The kitty litter story has been popular on the stump this year, with NBC News finding at least 20 conservative candidates and elected officials having pushed it. At a campaign event on October 27, Republican Don Bolduc, who’s running for the U.S. Senate from New Hampshire, shared the bogus story, saying, “And get this, get this, they’re putting litter boxes, right? Litter boxes for that…. These are the same people that are concerned about spreading germs. Yet they let children lick themselves and then touch everything. And they’re starting to lick each other.”

None of this is true, all of it has been debunked, but does it matter if a critical mass of voters believes it?

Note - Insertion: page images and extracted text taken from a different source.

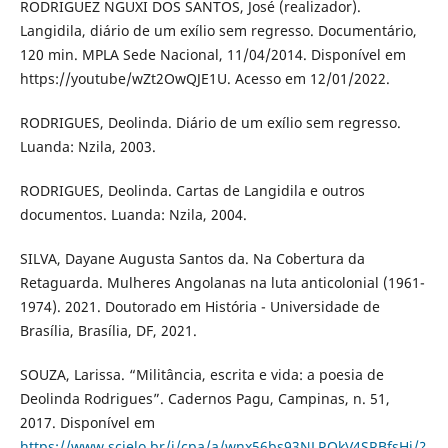
RODRIGUEZ NGUXI DOS SANTOS, José (realizador).
Langidila, diário de um exílio sem regresso. Documentário,
120 min. MPLA Sede Nacional, 11/04/2014. Disponível em
https://youtube/wZt2OwQJE1U. Acesso em 12/01/2022.
RODRIGUES, Deolinda. Diário de um exílio sem regresso.
Luanda: Nzila, 2003.
RODRIGUES, Deolinda. Cartas de Langidila e outros
documentos. Luanda: Nzila, 2004.
SILVA, Dayane Augusta Santos da. Na Cobertura da
Retaguarda. Mulheres Angolanas na luta anticolonial (1961-
1974). 2021. Doutorado em História - Universidade de
Brasília, Brasília, DF, 2021.
SOUZA, Larissa. “Militância, escrita e vida: a poesia de
Deolinda Rodrigues”. Cadernos Pagu, Campinas, n. 51,
2017. Disponível em
https://www.scielo.br/j/cpa/a/wnx56bs93NLRQkV4SRBfsHj/?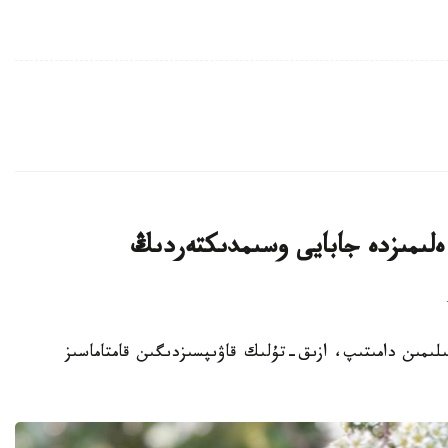
لىمىزدە جابايى وسىمدىكتەردىڭ
ا سەلەكتسيا عىلىمىن دامىتىپ، ازىق-تۇلىك قاۋىپسىزدىگىن قامتاماسىز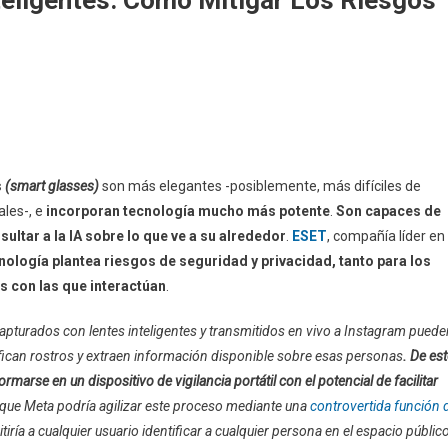
s
(smart glasses)
son más elegantes -posiblemente, más difíciles de
ales-, e
incorporan tecnología mucho más potente
.
Son capaces de
sultar a la IA sobre lo que ve a su alrededor
.
ESET
, compañía líder en
nología plantea riesgos de seguridad y privacidad, tanto para los
s con las que interactúan
.
pturados con lentes inteligentes y transmitidos en vivo a Instagram puede
tifican rostros y extraen información disponible sobre esas personas
. De es
rse en un dispositivo de vigilancia portátil con el potencial de facilitar
que Meta podría agilizar este proceso mediante una
controvertida función 
tiría a cualquier usuario identificar a cualquier persona en el espacio público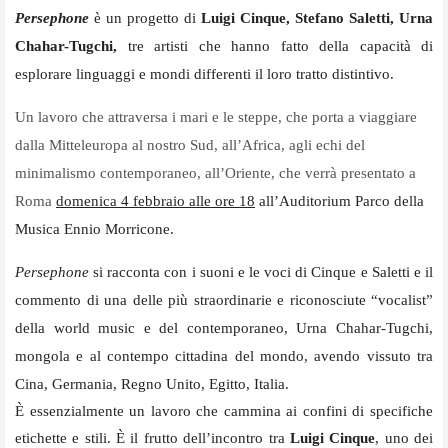
Persephone
è un progetto di
Luigi Cinque, Stefano Saletti, Urna
Chahar-Tugchi,
tre artisti che hanno fatto della capacità di
esplorare linguaggi e mondi differenti il loro tratto distintivo.
Un lavoro che attraversa i mari e le steppe, che porta a viaggiare
dalla Mitteleuropa al nostro Sud, all’Africa, agli echi del
minimalismo contemporaneo, all’Oriente, che verrà presentato a
Roma
domenica 4 febbraio alle ore 18
all’Auditorium Parco della
Musica Ennio Morricone.
Persephone
si racconta con i suoni e le voci di Cinque e Saletti e il
commento di una delle più straordinarie e riconosciute “vocalist”
della world music e del contemporaneo, Urna Chahar-Tugchi,
mongola e al contempo cittadina del mondo, avendo vissuto tra
Cina, Germania, Regno Unito, Egitto, Italia.
È essenzialmente un lavoro che cammina ai confini di specifiche
etichette e stili. È il frutto dell’incontro tra
Luigi Cinque
, uno dei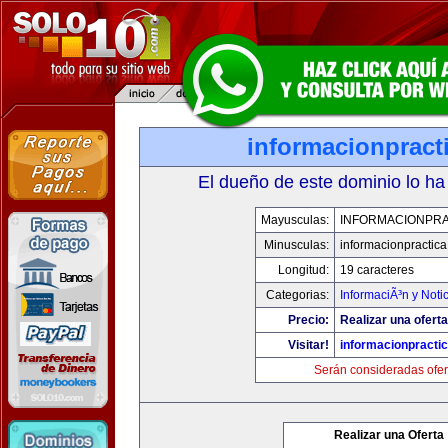
informacionpract
El dueño de este dominio lo ha
Mayusculas:
INFORMACIONPRA
Minusculas:
informacionpractic
Longitud:
19 caracteres
Categorias:
InformaciÃ³n y Noti
Precio:
Realizar una oferta
Visitar!
informacionpracti
Serán consideradas ofer
Realizar una Oferta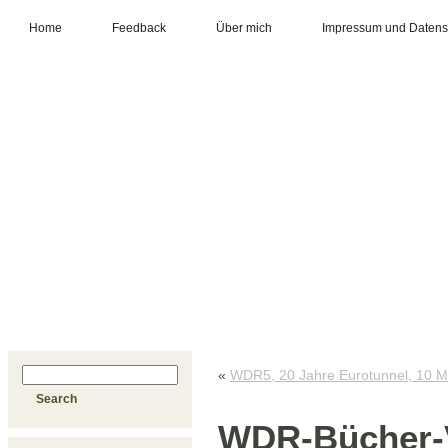
Home
Feedback
Über mich
Impressum und Datens
«
WDR5, 20 Jahre Eurotunnel, 10 Mi
WDR-Bücher-V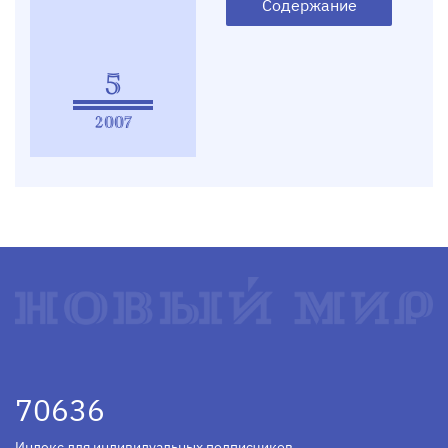
Содержание
5
2007
70636
Индекс для индивидуальных подписчиков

New Hampshire could provide a test case, as Bolduc, who has also pushed 2020 election lies, is now running neck and neck with incumbent Senator Maggie Hassan.

This shift into unreality will ripple out in unpredictable and potentially dangerous ways. DePape hoped that the House speaker being “wheeled into Congress” would serve as a warning. This is the kind of unreality that cultural theorist Jean Baudrillard wrote about in his 1981 treatise, Simulacra and Simulation: “We live in a world where there is more and more information, and less and less meaning.” We are swimming in a sea of content, but it’s being rejected by a segment of the population because it just doesn’t fit into their reality. In a post-truth world, everything, including fact, becomes subject to opinion. Kids aren’t identifying as cats and Paul Pelosi wasn’t having some kind of love affair with David DePape. Sometimes, actually, most of the time, the most obvious answer is correct.